Turn out onto a sheet of plastic wrap. Use the corners and sides of the plastic wrap to press dough into itself to form a ball. Seal with wrap. Refrigerate at least 1 hour. 

Turn dough out onto a floured surface and roll out into a disk. Fold the dough in thirds (like a letter). Flatten slightly. Fold in thirds again (bringing the short ends toward the middle). Roll into a disk, approximate 1/2" thickness.

Cut the disk into 8 wedges.

Places the wedges on the prepared baking sheet.

In a small bowl, whisk together the egg and water. Brush mix over the scones. Top each scone with as much sugar as you like. {i added a bit of cinnamon to the tops of some too}

Bake 15 – 18 minutes, or until the tops are golden brown. 

Enjoy!

So that was our great start to Saturday. The rest of the day? Nothing. Well a little Scrabble. TV. Lotsa junk food. No real meals {other than breakfast, of course}. We needed to go to the mall. We reassigned that task to Sunday...
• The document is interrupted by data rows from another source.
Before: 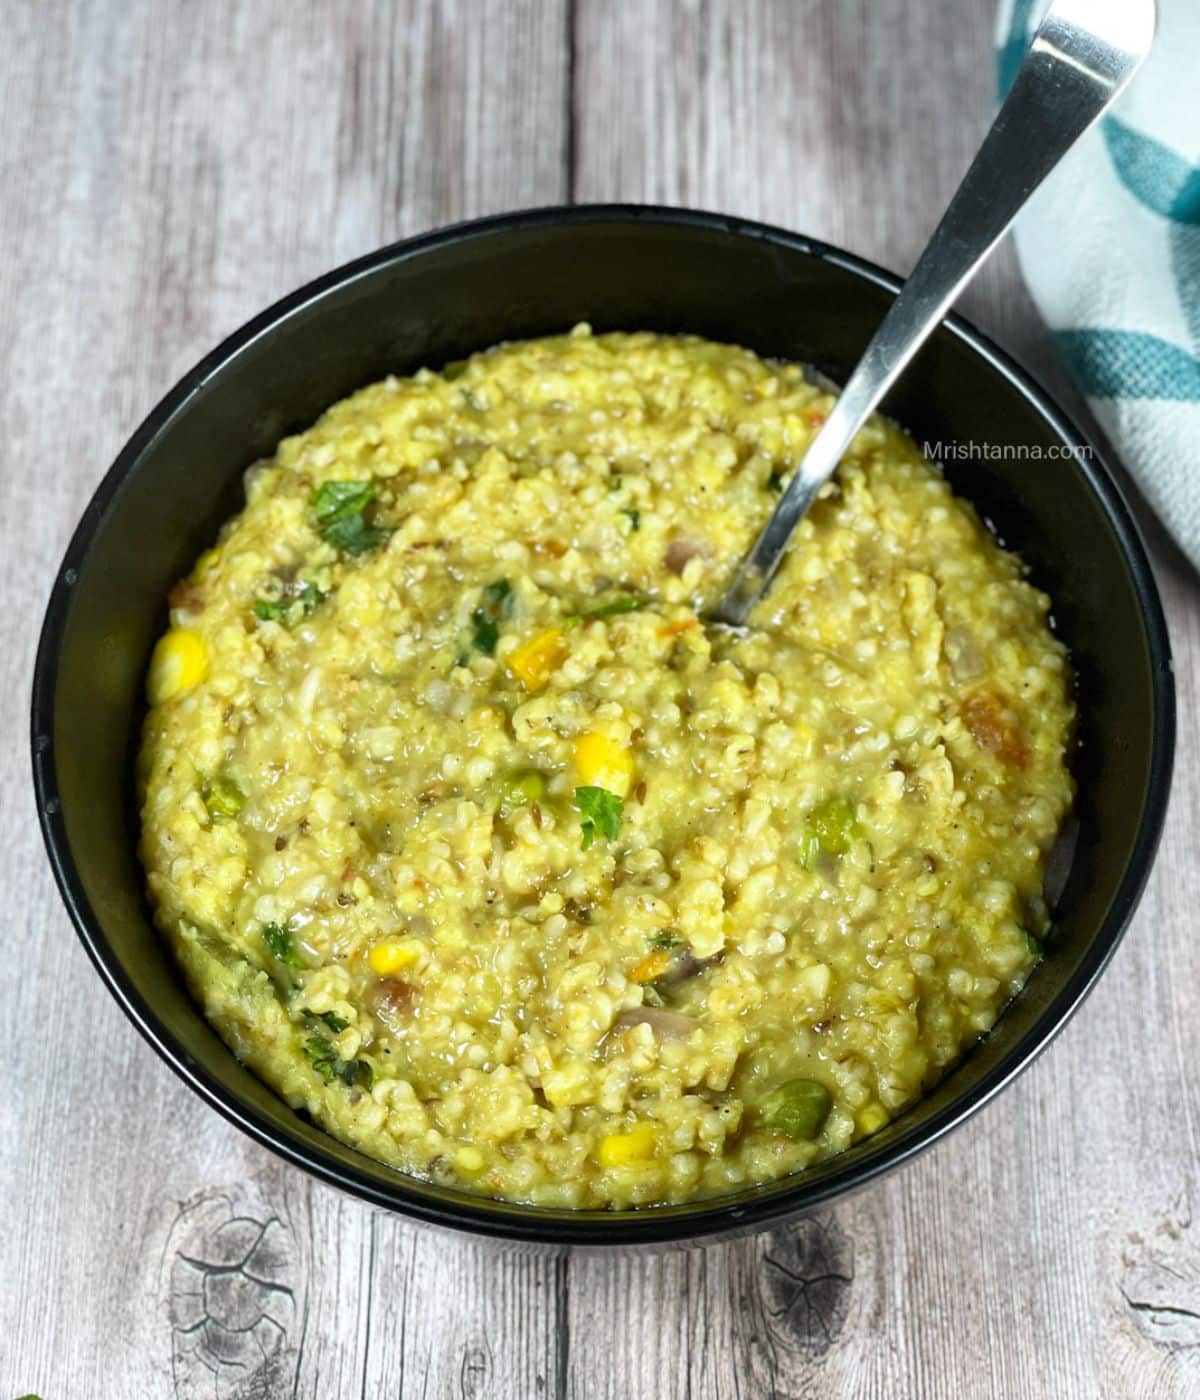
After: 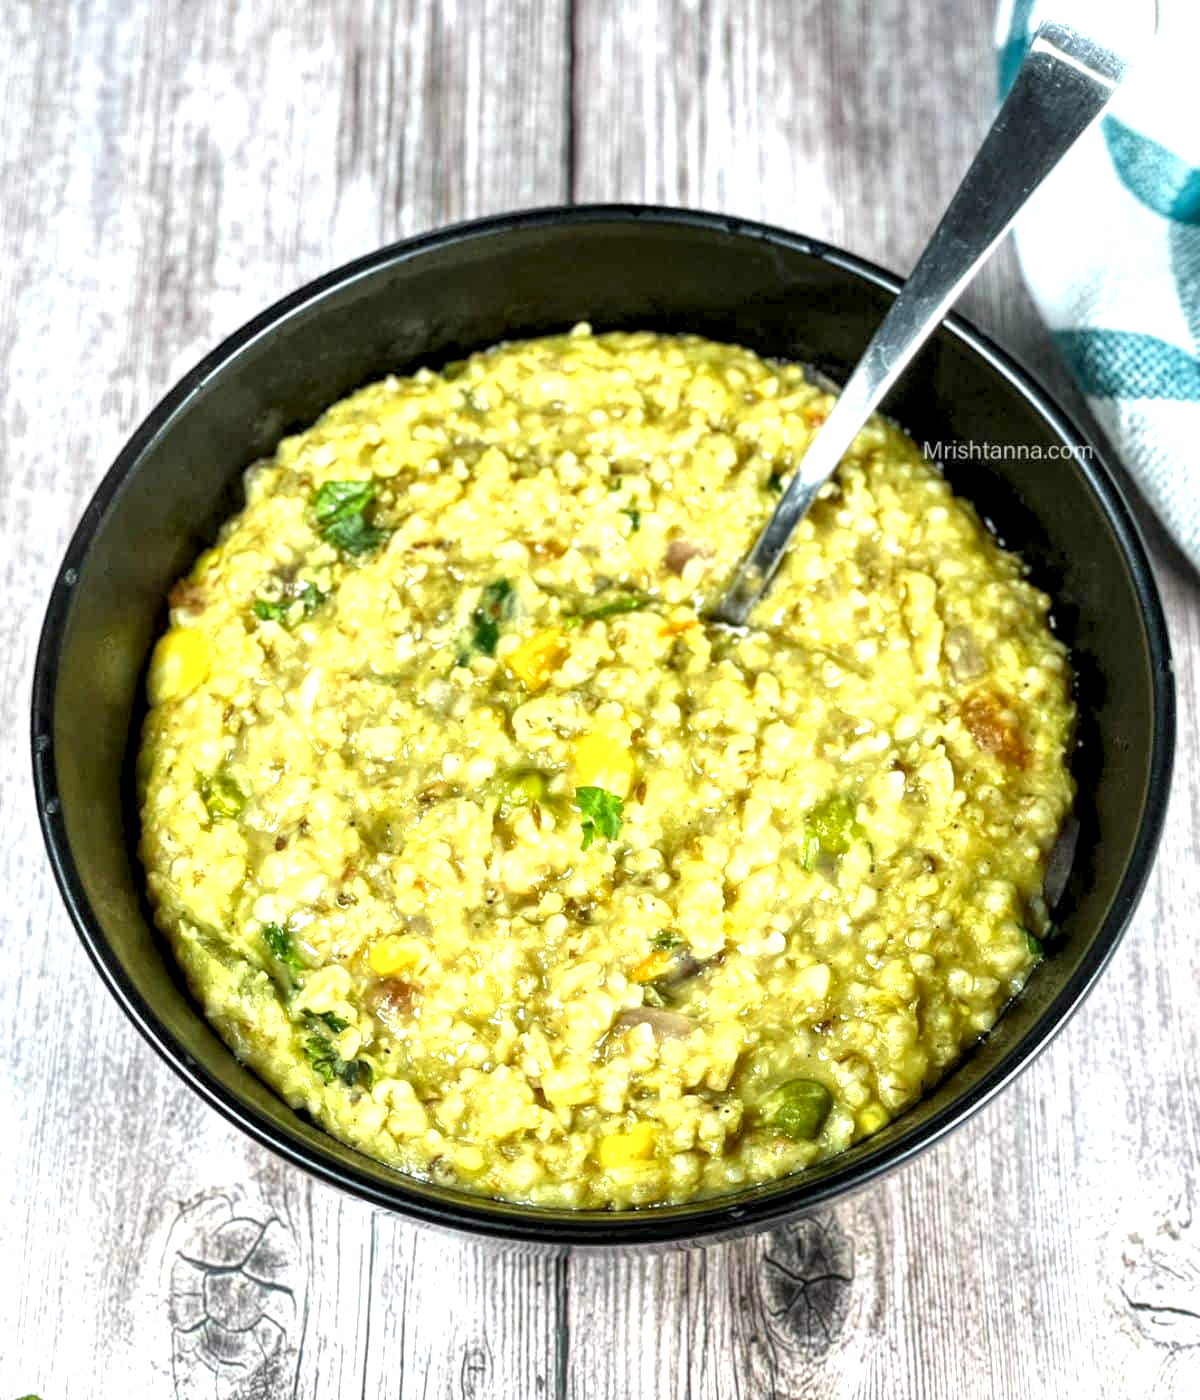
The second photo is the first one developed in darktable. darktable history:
exposure: exposure 1 EV, compensate highlight preservation false
tone equalizer: -8 EV -0.002 EV, -7 EV 0.005 EV, -6 EV -0.009 EV, -5 EV 0.011 EV, -4 EV -0.012 EV, -3 EV 0.007 EV, -2 EV -0.062 EV, -1 EV -0.293 EV, +0 EV -0.582 EV, smoothing diameter 2%, edges refinement/feathering 20, mask exposure compensation -1.57 EV, filter diffusion 5
local contrast: highlights 100%, shadows 100%, detail 200%, midtone range 0.2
Sunday was dismal {and the same forecast has been given to the rest of the week}. As soon as we were ready to walk up to the mall {just in time for it to open. get in. get out.} the sky opened up. So we checked the radar, saw a break coming soon and took to the Scrabble board to kill the time in between. Fast forward to us walking up to the mall in that chilly, nasty mist that sticks to you and laughs at your umbrella {which, in my case, was turned inside out by the wind anyway}.

The mission of this poorly timed excursion? Planters for our quickly-growing tomatoes. We are aware that the seed starter is really only supposed to start the seeds, we just kept putting off the transfer. That is, until the tomatoes demanded a new home...and the herbs are making demands too...but we're out of soil so they have to wait until next weekend.

The result:



Two pretty birdie planters for Crate & Barrel. Red tomatoes in one. Yellows in the other. They are sooo much happier. So are we. They can't help but make you smile.